Task objective: Set the listing down again exactly, please, apart from its pictures.

Excerpted records:
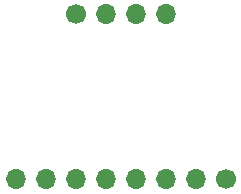
<source format=gbs>
G04 #@! TF.GenerationSoftware,KiCad,Pcbnew,8.0.5*
G04 #@! TF.CreationDate,2024-12-14T16:31:39-08:00*
G04 #@! TF.ProjectId,ADS8684 Breakout Board,41445338-3638-4342-9042-7265616b6f75,rev?*
G04 #@! TF.SameCoordinates,Original*
G04 #@! TF.FileFunction,Soldermask,Bot*
G04 #@! TF.FilePolarity,Negative*
%FSLAX46Y46*%
G04 Gerber Fmt 4.6, Leading zero omitted, Abs format (unit mm)*
G04 Created by KiCad (PCBNEW 8.0.5) date 2024-12-14 16:31:39*
%MOMM*%
%LPD*%
G01*
G04 APERTURE LIST*
%ADD10C,1.700000*%
%ADD11O,1.700000X1.700000*%
G04 APERTURE END LIST*
D10*
X45085000Y-41910000D03*
D11*
X42545000Y-41910000D03*
X40005001Y-41910000D03*
X37465000Y-41910000D03*
X34925000Y-41910000D03*
X32385000Y-41910000D03*
X29845000Y-41910000D03*
X27304999Y-41910000D03*
D10*
X32385000Y-27940000D03*
D11*
X34924999Y-27940000D03*
X37464999Y-27940000D03*
X40005000Y-27940000D03*
M02*

</source>
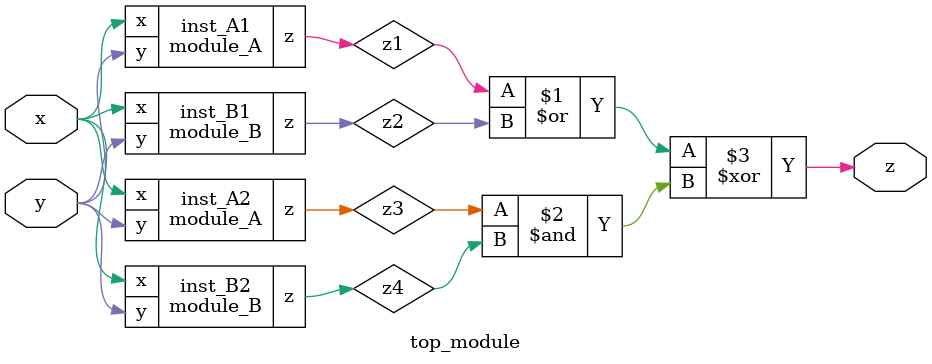
<source format=sv>
module module_A(
    input x,
    input y,
    output z
);

assign z = (x ^ y) & x;

endmodule
module module_B(
    input x,
    input y,
    output z
);

assign z = (x & ~y) | (~x & y);

endmodule
module top_module(
    input x,
    input y,
    output z
);

wire z1, z2, z3, z4;

module_A inst_A1(
    .x(x),
    .y(y),
    .z(z1)
);

module_B inst_B1(
    .x(x),
    .y(y),
    .z(z2)
);

module_A inst_A2(
    .x(x),
    .y(y),
    .z(z3)
);

module_B inst_B2(
    .x(x),
    .y(y),
    .z(z4)
);

assign z = (z1 | z2) ^ (z3 & z4);

endmodule

</source>
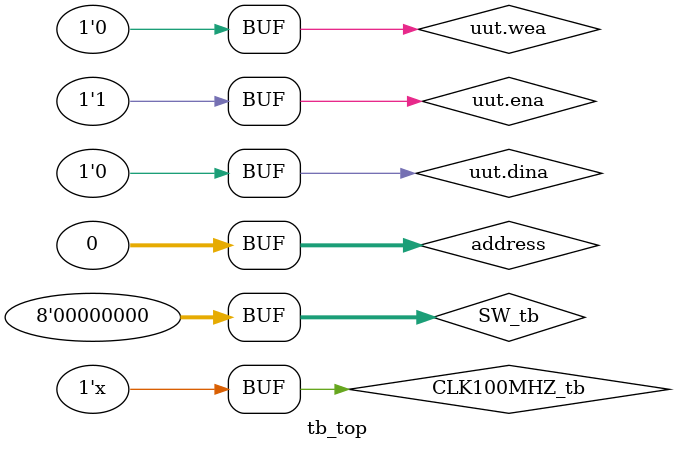
<source format=v>
`timescale 1ns / 1ps


module tb_top();


    reg  CLK100MHZ_tb;
    reg [7:0] SW_tb;
    integer address = 0;
    wire AUD_PWM_tb; 
    wire AUD_SD_tb;
    wire [2:0] LED_tb;
    reg PWM=0;
    reg output_audio=0;
    
    top uut(.CLK100MHZ(CLK100MHZ_tb), .SW(SW_tb), .AUD_PWM(AUD_PWM_tb), .AUD_SD(AUD_SD_tb), .LED(LED_tb));
    
    initial begin
    
        CLK100MHZ_tb=1;SW_tb=0;
        uut.ena = 1;
        uut.wea = 0;
        uut.dina = 0;
        uut.addra = 0;
        
    end
    
    always begin
        CLK100MHZ_tb = ~CLK100MHZ_tb;
        #1;
    end
    
    
    always@(posedge uut.CLK100MHZ)begin
       uut.PWM<=uut.douta;
       uut.addra <= uut.addra + 1;
       PWM<=uut.PWM;
       output_audio<=uut.AUD_PWM;
    end
endmodule
</source>
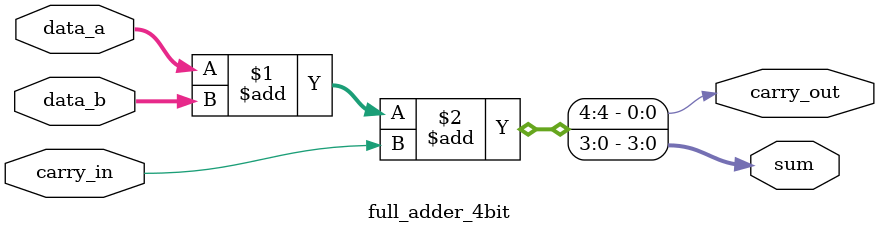
<source format=sv>
   module   full_adder_4bit (
      carry_in,
      data_a,
      data_b,
      sum,
      carry_out

    );

    parameter   reg_size = 4;

    input   logic                carry_in;
    input   logic [reg_size-1:0] data_a;
    input   logic [reg_size-1:0] data_b;
    output  logic [reg_size-1:0] sum;
    output  logic                carry_out;

    assign {carry_out,sum} = data_a + data_b + carry_in;

  endmodule
</source>
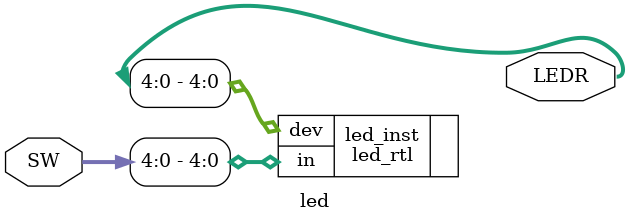
<source format=v>
module led (
input [17:0] SW, output [17:0] LEDR );
led_rtl #(5) led_inst( .in(SW[4:0]), .dev(LEDR[4:0])
);
endmodule
</source>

Expected answer:
<source format=gbs>
G04 #@! TF.GenerationSoftware,KiCad,Pcbnew,8.0.5*
G04 #@! TF.CreationDate,2024-12-14T16:31:39-08:00*
G04 #@! TF.ProjectId,ADS8684 Breakout Board,41445338-3638-4342-9042-7265616b6f75,rev?*
G04 #@! TF.SameCoordinates,Original*
G04 #@! TF.FileFunction,Soldermask,Bot*
G04 #@! TF.FilePolarity,Negative*
%FSLAX46Y46*%
G04 Gerber Fmt 4.6, Leading zero omitted, Abs format (unit mm)*
G04 Created by KiCad (PCBNEW 8.0.5) date 2024-12-14 16:31:39*
%MOMM*%
%LPD*%
G01*
G04 APERTURE LIST*
%ADD10C,1.700000*%
%ADD11O,1.700000X1.700000*%
G04 APERTURE END LIST*
D10*
X45085000Y-41910000D03*
D11*
X42545000Y-41910000D03*
X40005001Y-41910000D03*
X37465000Y-41910000D03*
X34925000Y-41910000D03*
X32385000Y-41910000D03*
X29845000Y-41910000D03*
X27304999Y-41910000D03*
D10*
X32385000Y-27940000D03*
D11*
X34924999Y-27940000D03*
X37464999Y-27940000D03*
X40005000Y-27940000D03*
M02*

</source>
<source format=sv>
module module_A(
    input x,
    input y,
    output z
);

assign z = (x ^ y) & x;

endmodule
module module_B(
    input x,
    input y,
    output z
);

assign z = (x & ~y) | (~x & y);

endmodule
module top_module(
    input x,
    input y,
    output z
);

wire z1, z2, z3, z4;

module_A inst_A1(
    .x(x),
    .y(y),
    .z(z1)
);

module_B inst_B1(
    .x(x),
    .y(y),
    .z(z2)
);

module_A inst_A2(
    .x(x),
    .y(y),
    .z(z3)
);

module_B inst_B2(
    .x(x),
    .y(y),
    .z(z4)
);

assign z = (z1 | z2) ^ (z3 & z4);

endmodule

</source>
<source format=v>
`timescale 1ns / 1ps


module tb_top();


    reg  CLK100MHZ_tb;
    reg [7:0] SW_tb;
    integer address = 0;
    wire AUD_PWM_tb; 
    wire AUD_SD_tb;
    wire [2:0] LED_tb;
    reg PWM=0;
    reg output_audio=0;
    
    top uut(.CLK100MHZ(CLK100MHZ_tb), .SW(SW_tb), .AUD_PWM(AUD_PWM_tb), .AUD_SD(AUD_SD_tb), .LED(LED_tb));
    
    initial begin
    
        CLK100MHZ_tb=1;SW_tb=0;
        uut.ena = 1;
        uut.wea = 0;
        uut.dina = 0;
        uut.addra = 0;
        
    end
    
    always begin
        CLK100MHZ_tb = ~CLK100MHZ_tb;
        #1;
    end
    
    
    always@(posedge uut.CLK100MHZ)begin
       uut.PWM<=uut.douta;
       uut.addra <= uut.addra + 1;
       PWM<=uut.PWM;
       output_audio<=uut.AUD_PWM;
    end
endmodule
</source>
<source format=sv>
   module   full_adder_4bit (
      carry_in,
      data_a,
      data_b,
      sum,
      carry_out

    );

    parameter   reg_size = 4;

    input   logic                carry_in;
    input   logic [reg_size-1:0] data_a;
    input   logic [reg_size-1:0] data_b;
    output  logic [reg_size-1:0] sum;
    output  logic                carry_out;

    assign {carry_out,sum} = data_a + data_b + carry_in;

  endmodule
</source>
<source format=v>
module led (
input [17:0] SW, output [17:0] LEDR );
led_rtl #(5) led_inst( .in(SW[4:0]), .dev(LEDR[4:0])
);
endmodule
</source>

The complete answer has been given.